▶

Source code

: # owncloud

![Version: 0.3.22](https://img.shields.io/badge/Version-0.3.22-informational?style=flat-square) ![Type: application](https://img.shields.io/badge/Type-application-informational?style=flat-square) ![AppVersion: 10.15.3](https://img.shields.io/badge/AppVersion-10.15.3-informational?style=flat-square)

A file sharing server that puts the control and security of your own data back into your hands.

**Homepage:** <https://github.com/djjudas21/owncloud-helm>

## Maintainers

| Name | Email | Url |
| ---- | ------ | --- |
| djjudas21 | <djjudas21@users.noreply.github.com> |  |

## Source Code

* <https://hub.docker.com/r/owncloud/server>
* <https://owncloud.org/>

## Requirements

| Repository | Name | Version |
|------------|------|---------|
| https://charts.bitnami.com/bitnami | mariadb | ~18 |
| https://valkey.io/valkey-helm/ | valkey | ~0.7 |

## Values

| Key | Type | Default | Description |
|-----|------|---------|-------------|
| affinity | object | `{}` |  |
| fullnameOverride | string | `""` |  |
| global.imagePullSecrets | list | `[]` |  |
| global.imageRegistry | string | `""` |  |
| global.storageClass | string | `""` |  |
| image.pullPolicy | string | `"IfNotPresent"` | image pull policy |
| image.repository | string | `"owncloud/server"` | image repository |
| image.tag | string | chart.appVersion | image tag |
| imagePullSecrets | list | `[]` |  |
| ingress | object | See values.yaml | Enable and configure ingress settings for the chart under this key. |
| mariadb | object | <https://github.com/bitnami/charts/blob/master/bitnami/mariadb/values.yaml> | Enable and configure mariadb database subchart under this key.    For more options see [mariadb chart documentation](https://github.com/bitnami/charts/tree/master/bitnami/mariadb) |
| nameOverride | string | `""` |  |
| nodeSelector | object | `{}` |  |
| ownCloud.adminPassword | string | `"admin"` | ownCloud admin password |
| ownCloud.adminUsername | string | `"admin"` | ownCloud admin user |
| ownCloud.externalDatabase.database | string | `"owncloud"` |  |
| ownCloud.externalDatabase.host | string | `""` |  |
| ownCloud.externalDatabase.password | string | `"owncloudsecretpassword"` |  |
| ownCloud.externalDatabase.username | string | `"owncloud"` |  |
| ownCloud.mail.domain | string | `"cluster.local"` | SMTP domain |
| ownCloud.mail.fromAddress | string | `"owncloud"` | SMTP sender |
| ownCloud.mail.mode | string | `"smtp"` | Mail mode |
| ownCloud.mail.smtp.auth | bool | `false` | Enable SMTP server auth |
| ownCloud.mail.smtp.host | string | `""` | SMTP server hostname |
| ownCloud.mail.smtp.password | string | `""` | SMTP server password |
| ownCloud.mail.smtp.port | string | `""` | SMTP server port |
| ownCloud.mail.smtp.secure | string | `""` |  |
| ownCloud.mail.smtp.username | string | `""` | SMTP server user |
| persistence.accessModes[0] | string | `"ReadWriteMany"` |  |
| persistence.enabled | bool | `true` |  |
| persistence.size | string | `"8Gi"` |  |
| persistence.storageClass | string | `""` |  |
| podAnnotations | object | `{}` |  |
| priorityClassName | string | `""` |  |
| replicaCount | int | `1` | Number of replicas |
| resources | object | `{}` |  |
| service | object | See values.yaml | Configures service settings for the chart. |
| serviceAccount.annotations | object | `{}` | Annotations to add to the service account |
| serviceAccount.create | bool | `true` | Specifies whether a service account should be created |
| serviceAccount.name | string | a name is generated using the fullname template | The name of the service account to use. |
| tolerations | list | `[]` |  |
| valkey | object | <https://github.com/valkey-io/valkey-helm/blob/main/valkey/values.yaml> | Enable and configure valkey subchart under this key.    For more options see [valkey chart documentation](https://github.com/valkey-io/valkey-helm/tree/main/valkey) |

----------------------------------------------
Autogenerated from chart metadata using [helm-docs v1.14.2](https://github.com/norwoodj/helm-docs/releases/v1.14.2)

◀

Exercise directions :: How many lines in the rows above contain the string "tree"? Reply with the number alone.

Solved exercise :: 2